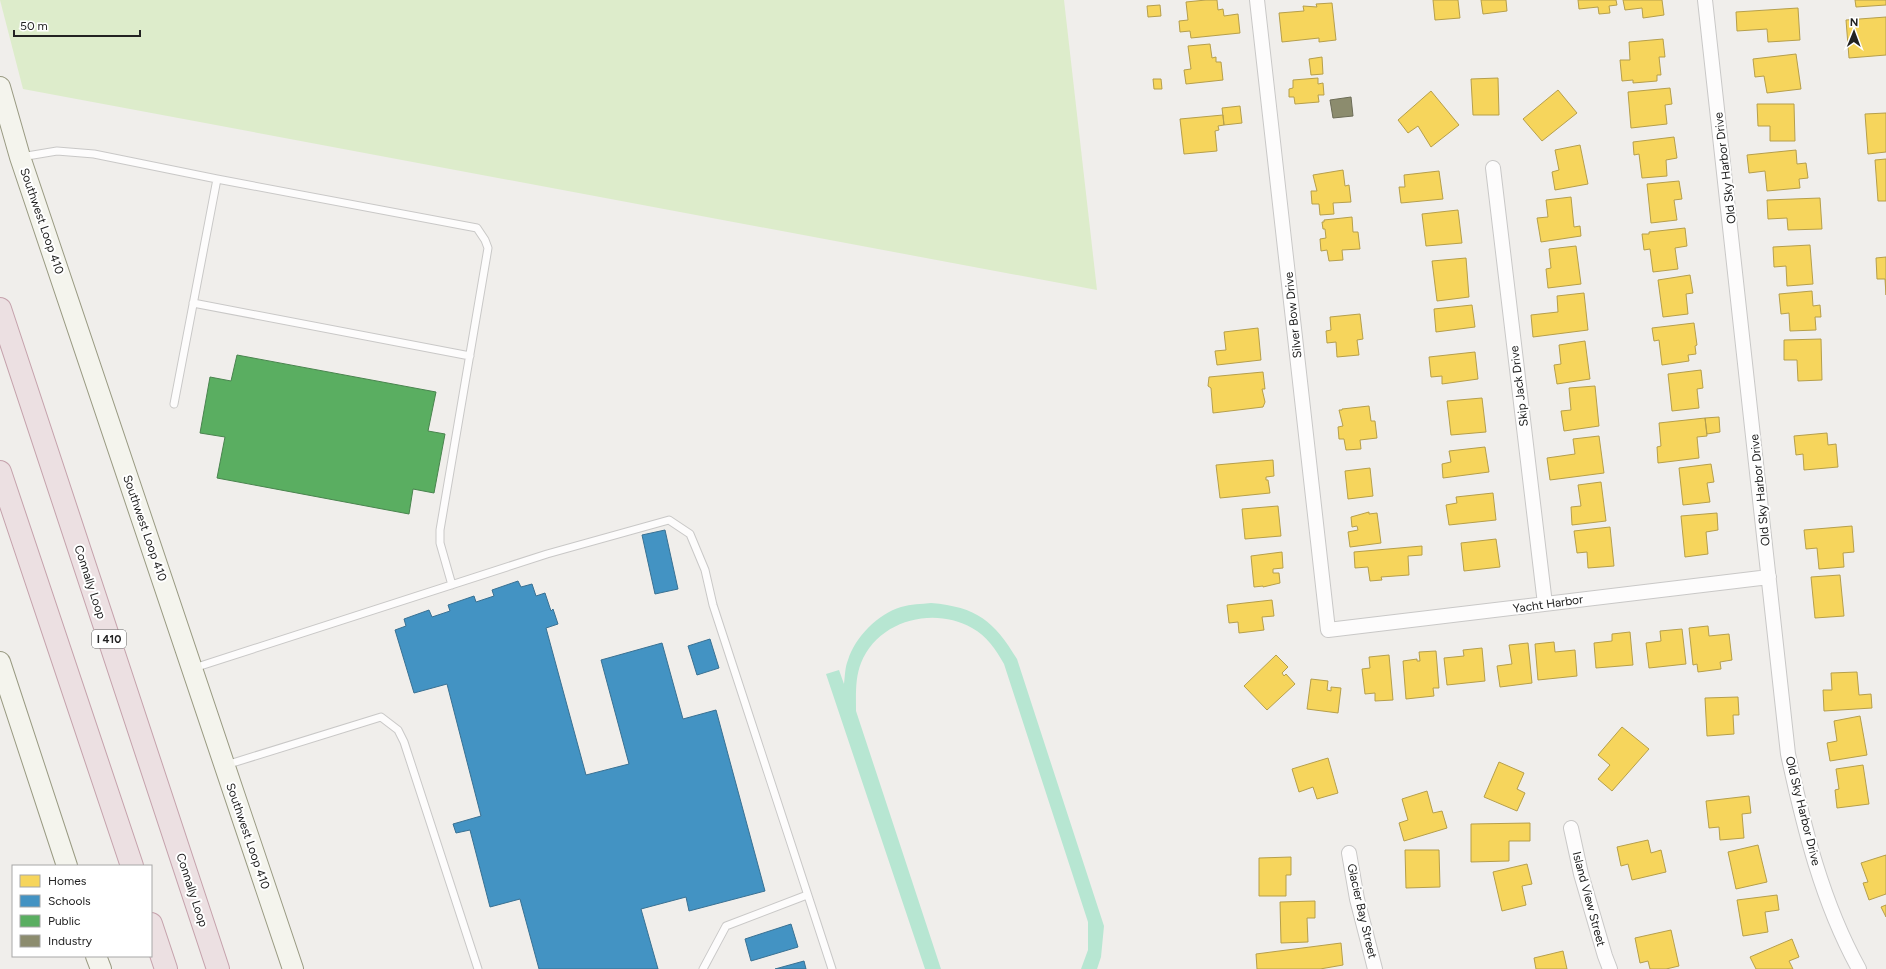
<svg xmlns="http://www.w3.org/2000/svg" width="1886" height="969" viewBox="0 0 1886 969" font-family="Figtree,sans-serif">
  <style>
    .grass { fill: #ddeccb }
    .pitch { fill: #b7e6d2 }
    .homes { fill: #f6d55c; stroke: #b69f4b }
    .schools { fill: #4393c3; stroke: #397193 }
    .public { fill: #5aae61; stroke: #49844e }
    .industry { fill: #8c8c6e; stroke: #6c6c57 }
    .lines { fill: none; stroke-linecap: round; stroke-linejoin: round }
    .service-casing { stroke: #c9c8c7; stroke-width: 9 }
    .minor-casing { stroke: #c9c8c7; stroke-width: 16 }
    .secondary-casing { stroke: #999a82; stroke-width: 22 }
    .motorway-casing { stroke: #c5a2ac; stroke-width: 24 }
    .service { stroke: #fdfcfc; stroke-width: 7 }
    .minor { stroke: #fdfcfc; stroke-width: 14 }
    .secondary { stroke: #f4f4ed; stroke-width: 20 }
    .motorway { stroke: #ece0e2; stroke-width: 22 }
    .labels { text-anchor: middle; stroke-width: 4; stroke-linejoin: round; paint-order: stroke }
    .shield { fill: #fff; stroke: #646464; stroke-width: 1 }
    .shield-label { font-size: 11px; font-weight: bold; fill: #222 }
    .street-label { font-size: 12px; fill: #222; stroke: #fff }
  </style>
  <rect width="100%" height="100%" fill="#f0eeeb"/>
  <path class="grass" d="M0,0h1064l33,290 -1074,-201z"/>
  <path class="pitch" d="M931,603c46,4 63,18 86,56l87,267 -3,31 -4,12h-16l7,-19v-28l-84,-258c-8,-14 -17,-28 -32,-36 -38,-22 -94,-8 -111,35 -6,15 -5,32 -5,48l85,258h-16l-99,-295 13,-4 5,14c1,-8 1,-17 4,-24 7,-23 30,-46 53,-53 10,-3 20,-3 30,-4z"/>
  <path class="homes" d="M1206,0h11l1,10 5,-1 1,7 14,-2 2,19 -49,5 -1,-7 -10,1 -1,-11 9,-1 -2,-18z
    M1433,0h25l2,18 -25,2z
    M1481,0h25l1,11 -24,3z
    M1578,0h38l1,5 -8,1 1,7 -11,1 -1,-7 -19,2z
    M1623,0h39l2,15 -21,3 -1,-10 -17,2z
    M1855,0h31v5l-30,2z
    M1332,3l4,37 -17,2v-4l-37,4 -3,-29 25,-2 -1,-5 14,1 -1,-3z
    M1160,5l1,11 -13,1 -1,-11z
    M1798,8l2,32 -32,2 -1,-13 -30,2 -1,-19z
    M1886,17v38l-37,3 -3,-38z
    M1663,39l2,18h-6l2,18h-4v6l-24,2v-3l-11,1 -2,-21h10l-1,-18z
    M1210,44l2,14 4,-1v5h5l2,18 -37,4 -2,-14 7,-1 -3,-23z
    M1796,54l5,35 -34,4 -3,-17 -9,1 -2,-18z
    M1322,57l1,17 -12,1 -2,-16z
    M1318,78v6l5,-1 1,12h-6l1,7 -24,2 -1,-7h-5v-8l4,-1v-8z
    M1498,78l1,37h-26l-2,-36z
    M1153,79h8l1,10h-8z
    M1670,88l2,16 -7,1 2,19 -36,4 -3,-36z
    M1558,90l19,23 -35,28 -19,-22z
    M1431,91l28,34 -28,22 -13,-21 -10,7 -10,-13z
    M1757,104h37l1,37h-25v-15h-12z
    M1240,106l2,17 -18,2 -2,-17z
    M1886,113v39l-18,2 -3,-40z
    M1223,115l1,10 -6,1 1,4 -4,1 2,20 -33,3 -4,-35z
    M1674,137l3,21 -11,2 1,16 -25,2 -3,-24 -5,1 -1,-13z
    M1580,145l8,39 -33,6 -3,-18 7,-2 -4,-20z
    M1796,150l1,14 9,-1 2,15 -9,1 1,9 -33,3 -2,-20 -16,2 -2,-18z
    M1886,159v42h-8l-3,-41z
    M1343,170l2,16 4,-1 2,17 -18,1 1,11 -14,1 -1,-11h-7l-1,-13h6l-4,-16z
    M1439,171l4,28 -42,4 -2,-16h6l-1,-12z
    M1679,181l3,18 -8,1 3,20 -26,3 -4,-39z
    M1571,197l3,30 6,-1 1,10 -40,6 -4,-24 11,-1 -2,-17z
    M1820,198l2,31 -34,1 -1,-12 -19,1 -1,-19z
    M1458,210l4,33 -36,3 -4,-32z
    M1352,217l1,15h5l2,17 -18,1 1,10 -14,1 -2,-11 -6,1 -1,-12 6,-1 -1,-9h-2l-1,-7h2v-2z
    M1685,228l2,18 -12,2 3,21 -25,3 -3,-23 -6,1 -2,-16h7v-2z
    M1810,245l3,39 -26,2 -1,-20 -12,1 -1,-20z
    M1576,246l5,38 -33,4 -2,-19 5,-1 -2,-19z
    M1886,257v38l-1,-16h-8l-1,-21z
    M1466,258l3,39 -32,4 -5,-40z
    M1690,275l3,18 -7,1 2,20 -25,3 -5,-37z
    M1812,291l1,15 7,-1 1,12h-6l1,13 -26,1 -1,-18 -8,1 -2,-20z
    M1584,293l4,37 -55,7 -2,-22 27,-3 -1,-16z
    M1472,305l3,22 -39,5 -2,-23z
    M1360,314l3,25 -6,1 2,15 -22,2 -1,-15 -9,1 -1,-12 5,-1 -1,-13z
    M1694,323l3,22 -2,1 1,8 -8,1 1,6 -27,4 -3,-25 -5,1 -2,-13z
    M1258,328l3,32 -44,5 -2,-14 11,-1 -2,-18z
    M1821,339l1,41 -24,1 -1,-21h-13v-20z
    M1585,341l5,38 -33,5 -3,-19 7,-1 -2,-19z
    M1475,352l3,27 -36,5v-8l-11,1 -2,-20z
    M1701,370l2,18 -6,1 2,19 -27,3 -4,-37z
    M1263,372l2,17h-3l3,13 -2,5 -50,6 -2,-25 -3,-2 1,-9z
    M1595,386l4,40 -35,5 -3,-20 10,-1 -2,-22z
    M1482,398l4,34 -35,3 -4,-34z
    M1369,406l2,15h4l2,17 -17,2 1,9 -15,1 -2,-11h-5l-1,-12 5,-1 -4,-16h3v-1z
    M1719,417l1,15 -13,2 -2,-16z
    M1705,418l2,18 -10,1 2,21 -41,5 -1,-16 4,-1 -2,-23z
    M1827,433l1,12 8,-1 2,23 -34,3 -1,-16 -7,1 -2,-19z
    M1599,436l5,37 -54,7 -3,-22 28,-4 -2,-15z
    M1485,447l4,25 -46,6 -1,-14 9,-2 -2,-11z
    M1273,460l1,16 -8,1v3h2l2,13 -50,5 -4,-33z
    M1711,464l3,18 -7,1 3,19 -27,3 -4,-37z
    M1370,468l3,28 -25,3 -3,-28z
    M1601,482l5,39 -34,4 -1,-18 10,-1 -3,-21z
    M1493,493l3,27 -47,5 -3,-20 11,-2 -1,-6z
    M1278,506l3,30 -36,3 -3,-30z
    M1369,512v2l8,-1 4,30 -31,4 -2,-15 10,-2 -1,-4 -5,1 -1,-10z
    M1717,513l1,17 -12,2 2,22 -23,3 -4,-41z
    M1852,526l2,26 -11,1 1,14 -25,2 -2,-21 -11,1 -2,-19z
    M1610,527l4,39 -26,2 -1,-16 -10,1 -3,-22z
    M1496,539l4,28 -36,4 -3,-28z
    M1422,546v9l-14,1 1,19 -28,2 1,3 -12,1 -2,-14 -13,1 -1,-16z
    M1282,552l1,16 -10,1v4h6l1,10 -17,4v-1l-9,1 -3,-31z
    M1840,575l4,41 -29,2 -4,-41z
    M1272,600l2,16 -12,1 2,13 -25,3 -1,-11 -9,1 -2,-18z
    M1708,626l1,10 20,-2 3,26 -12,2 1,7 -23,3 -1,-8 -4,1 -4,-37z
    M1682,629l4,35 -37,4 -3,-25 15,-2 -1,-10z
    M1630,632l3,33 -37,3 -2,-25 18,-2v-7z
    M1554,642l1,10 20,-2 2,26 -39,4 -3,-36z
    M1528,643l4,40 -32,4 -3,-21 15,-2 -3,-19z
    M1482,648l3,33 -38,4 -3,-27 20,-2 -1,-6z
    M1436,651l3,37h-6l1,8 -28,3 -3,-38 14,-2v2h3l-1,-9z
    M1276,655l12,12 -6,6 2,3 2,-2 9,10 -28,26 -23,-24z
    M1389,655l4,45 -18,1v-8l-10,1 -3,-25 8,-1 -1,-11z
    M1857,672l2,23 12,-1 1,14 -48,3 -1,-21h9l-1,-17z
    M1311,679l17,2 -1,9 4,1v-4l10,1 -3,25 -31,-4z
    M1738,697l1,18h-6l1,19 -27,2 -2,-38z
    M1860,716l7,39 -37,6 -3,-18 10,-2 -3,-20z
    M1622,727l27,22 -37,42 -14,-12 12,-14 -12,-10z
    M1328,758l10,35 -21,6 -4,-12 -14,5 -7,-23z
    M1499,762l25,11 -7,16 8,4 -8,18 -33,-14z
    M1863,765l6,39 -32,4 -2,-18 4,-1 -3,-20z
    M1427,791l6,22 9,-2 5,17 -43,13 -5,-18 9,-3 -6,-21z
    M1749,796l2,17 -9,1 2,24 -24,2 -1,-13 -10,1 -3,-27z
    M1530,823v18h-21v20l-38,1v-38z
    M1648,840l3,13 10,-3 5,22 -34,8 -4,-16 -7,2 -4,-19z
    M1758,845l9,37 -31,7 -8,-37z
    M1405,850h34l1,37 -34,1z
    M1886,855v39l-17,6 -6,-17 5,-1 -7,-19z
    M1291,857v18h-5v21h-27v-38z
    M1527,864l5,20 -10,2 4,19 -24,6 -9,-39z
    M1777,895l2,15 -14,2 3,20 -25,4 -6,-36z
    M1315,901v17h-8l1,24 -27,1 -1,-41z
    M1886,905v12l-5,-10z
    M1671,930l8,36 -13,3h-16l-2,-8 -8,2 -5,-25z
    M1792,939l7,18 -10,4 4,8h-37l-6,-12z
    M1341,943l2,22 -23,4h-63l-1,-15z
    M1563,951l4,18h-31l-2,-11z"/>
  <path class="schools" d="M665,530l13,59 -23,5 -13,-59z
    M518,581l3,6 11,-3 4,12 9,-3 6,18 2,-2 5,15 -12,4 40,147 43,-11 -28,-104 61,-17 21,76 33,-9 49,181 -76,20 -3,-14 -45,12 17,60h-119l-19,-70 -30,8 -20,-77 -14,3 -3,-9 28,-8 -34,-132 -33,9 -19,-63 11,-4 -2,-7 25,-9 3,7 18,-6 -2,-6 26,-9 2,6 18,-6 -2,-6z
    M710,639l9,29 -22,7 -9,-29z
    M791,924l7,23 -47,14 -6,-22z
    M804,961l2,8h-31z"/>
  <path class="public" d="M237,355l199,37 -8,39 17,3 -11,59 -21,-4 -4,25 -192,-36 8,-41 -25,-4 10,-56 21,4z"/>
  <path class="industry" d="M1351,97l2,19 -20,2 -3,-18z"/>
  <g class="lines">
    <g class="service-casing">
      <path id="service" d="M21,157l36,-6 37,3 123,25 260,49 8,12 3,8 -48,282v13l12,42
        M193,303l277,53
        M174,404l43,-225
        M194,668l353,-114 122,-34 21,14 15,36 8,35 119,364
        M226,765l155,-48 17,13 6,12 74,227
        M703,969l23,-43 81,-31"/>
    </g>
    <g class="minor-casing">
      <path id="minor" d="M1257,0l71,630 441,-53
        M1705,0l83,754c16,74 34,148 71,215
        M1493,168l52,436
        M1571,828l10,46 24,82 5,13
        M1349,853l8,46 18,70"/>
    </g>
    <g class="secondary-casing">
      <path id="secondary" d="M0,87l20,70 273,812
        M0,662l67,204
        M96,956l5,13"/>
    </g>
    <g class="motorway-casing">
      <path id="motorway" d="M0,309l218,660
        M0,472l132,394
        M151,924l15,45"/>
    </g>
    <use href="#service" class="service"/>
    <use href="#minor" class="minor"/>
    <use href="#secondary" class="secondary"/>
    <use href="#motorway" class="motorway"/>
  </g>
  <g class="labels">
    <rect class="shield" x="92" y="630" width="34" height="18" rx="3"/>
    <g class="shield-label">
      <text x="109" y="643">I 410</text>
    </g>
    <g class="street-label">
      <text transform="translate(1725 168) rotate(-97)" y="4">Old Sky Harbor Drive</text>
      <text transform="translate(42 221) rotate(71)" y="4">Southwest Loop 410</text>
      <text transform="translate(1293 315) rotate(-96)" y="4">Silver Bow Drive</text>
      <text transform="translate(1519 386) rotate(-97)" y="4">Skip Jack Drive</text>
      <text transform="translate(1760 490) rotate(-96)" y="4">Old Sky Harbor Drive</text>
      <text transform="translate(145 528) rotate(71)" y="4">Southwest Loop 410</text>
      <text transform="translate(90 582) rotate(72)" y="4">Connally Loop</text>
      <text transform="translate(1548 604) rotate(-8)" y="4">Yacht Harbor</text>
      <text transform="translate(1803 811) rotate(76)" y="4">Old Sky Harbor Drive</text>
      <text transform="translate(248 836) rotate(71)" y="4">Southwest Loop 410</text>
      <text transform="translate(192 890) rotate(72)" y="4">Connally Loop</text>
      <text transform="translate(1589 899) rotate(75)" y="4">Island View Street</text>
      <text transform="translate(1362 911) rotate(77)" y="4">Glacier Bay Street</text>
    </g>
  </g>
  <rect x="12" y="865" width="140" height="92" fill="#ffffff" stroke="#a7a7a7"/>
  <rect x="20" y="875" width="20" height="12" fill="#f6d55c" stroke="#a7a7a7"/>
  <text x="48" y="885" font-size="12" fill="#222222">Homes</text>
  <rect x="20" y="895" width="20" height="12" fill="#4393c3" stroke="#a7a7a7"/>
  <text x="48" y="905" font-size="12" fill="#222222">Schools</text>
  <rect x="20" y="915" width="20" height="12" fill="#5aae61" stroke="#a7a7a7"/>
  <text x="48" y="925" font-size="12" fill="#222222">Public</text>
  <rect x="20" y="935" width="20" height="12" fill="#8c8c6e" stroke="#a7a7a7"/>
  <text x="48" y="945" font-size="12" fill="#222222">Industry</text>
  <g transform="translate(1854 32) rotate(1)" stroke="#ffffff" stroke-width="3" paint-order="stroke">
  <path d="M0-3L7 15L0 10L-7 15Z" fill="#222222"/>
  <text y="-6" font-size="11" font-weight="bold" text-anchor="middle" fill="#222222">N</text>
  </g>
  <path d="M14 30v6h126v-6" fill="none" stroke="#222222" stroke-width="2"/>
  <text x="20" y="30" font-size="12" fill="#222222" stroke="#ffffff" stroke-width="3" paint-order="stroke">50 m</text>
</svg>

::::::::

**ACTIVITY**
Using the listing above, list every line in which the string "round" occurs.

**SOLUTION**
    .lines { fill: none; stroke-linecap: round; stroke-linejoin: round }
    .labels { text-anchor: middle; stroke-width: 4; stroke-linejoin: round; paint-order: stroke }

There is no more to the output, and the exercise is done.